To review, yesterday, the Levin report revealed some startling things, none more startling than this:

The Bush administration applied relentless pressure on interrogators to use harsh methods on detainees in part to find evidence of cooperation between al Qaida and the late Iraqi dictator Saddam Hussein's regime, according to a former senior U.S. intelligence official and a former Army psychiatrist.

Such information would've provided a foundation for one of former President George W. Bush's main arguments for invading Iraq in 2003.

In fact, no evidence has ever been found of operational ties between Osama bin Laden's terrorist network and Saddam's regime.

The use of abusive interrogation -- widely considered torture -- as part of Bush's quest for a rationale to invade Iraq came to light as the Senate issued a major report tracing the origin of the abuses and President Barack Obama opened the door to prosecuting former U.S. officials for approving them.

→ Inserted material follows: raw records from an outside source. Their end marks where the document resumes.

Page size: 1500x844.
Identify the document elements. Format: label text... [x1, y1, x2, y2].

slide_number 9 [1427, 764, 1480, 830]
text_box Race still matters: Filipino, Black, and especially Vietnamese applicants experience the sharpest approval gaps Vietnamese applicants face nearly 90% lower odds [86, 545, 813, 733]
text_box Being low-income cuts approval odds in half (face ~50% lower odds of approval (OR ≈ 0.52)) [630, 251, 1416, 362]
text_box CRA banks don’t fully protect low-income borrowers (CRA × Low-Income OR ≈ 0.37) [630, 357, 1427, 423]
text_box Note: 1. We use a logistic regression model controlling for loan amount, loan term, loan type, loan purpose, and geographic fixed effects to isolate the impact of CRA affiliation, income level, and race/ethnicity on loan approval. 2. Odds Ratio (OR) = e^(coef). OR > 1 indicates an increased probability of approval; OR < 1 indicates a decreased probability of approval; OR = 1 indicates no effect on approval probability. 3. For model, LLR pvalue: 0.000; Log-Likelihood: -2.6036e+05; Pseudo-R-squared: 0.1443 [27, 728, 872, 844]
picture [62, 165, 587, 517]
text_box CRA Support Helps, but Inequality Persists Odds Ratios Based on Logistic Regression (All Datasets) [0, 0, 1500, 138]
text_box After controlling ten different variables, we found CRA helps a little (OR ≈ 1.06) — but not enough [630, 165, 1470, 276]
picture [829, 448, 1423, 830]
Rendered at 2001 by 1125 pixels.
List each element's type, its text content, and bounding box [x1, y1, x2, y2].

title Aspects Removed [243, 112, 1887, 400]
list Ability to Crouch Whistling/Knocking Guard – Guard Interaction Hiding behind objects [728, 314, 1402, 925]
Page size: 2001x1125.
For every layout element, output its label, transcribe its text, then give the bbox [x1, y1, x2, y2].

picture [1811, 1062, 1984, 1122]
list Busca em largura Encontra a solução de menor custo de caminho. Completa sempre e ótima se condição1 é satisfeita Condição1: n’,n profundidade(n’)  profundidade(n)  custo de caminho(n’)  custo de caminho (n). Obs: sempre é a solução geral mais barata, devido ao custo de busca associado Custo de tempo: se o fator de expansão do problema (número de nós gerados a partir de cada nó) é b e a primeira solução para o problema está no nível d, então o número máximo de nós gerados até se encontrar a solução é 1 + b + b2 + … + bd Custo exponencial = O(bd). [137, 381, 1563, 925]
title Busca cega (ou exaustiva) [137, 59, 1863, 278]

In other words, the push from Cheney, Rumsfeld, and even Condi Rice, was not about preventing an imminent attack, or, as Joe Scarborough keeps insisting, a matter of political differences between the old and new administrations.

The torture programs devised by Rumsfeld, largely, via reverse-engineering the SERE program was being used in much the same way the Maoist Chinese used it against our soldiers during the Korean War: to produce false confessions that would justify an invasion of Iraq that President Bush was at the time claiming he wasn't even considering.